The acquisition will enable Teradata clients to store, manage and analyze data found on formats such as Web applications, sensor networks, social networks, video and photographs.
The acquisition process began in September, when Teradata acquired an 11% ownership interest in Aster. Scott Gnau, Teradata’s chief development officer said, however, that Teradata had been looking into Aster for “quite some time before that.”
“We’re always looking at technology, markets and ideas for how to grow our business,” he said. “This emerging data space was important and Aster’s technology was unique.”
Teradata acquired Aprimo in December, allowing the company’s clients to leverage data from Teradata’s warehouse into initiatives designed with Aprimo’s campaign management solutions.
“Although the acquisitions aren’t specifically related, certainly there will be synergy,” said Gnau. “Marketers are actively looking to integrate social data. Plugging Aster’s technology with Aprimo’s allows us to extend the Aprimo suite into social networking analysis.”
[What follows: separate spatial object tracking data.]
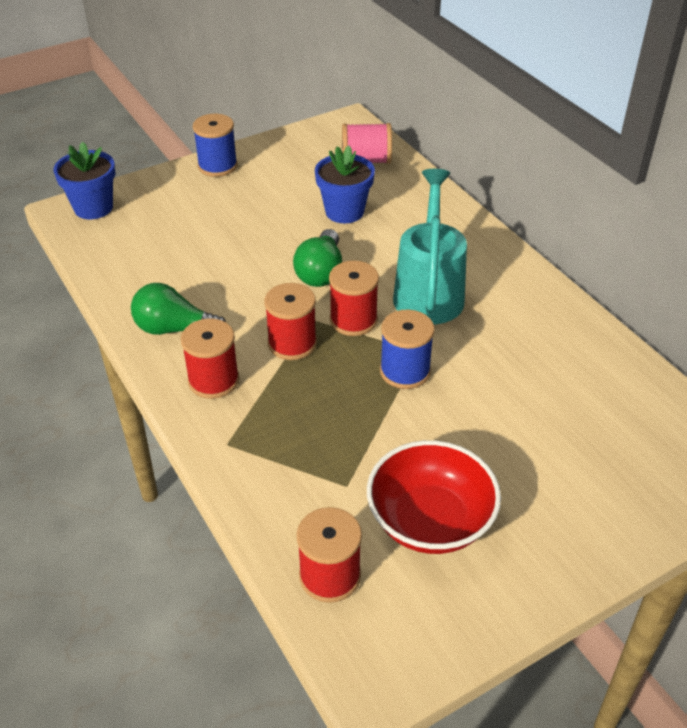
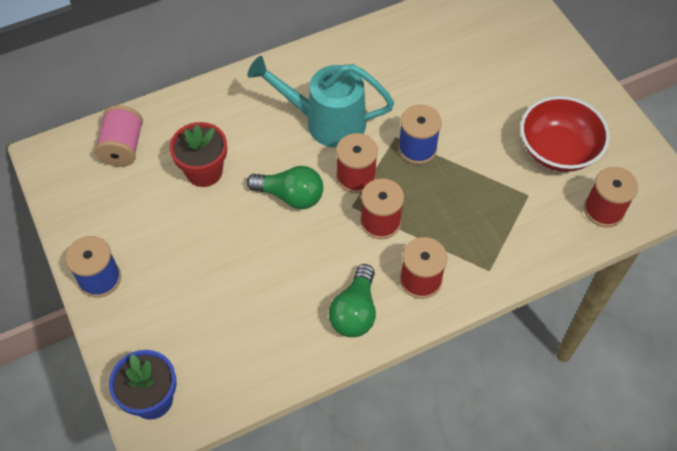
camera: 85 degrees left, 15 degrees up
(344, 211) = (204, 171): blue flower pot -> red flower pot

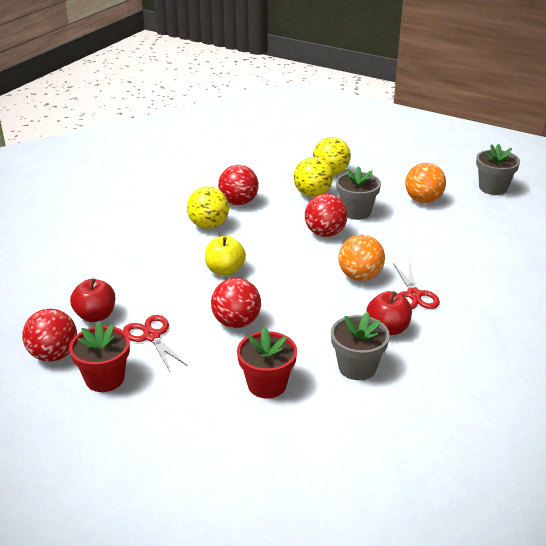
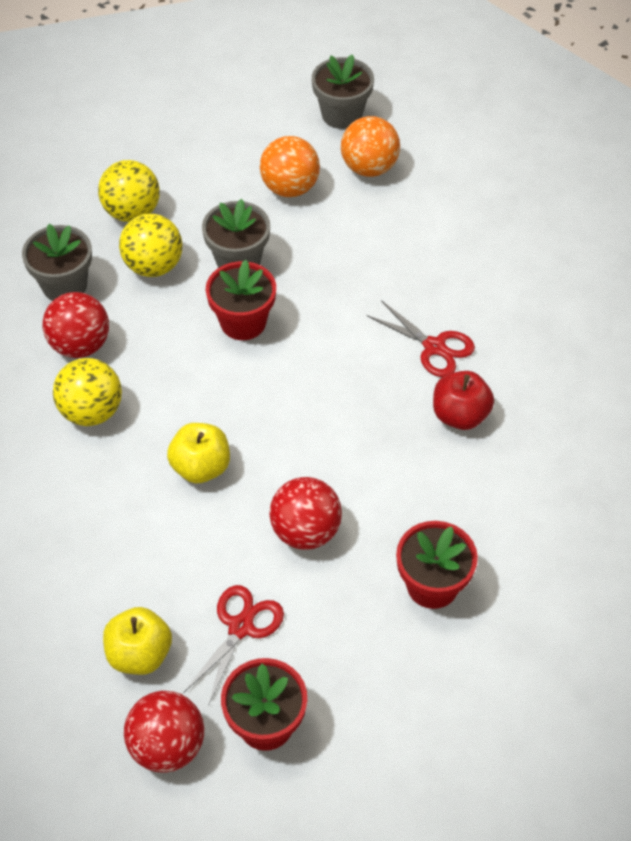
camera: 45 degrees left, 20 degrees up
(95, 316) = (140, 654): red apple -> yellow apple
(151, 336) = (241, 627): red scissors -> red scissors turned 105 degrees clockwise
(325, 233) = (243, 322): red ball -> red flower pot
(357, 367) = (487, 490): grey flower pot -> grey flower pot (64, 285)
(360, 276) = (354, 361): orange ball -> orange ball (369, 168)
Aster will retain its brand, but Gnau said that “Teradata will continue to review and make changes to Teradata’s total brand footprint.”
Asked whether the acquisition will result in layoffs, Gnau said, “I’m not allowed to say anything other than that our strategic intent is to keep as many of the people as possible.”
“This acquisition was not a cost-cutting kind of model,” he said. “We’re investing in Aster’s intellectual property and in its people.”
Dan Conway, director of PR at Teradata, said that the company has not yet decided how Aster’s leadership will fit into Teradata’s management structure.
“We won’t know until we close the deal, but we’re going to try to keep everyone,” he said. Teradata expects the deal to close in the second quarter of this year, he said.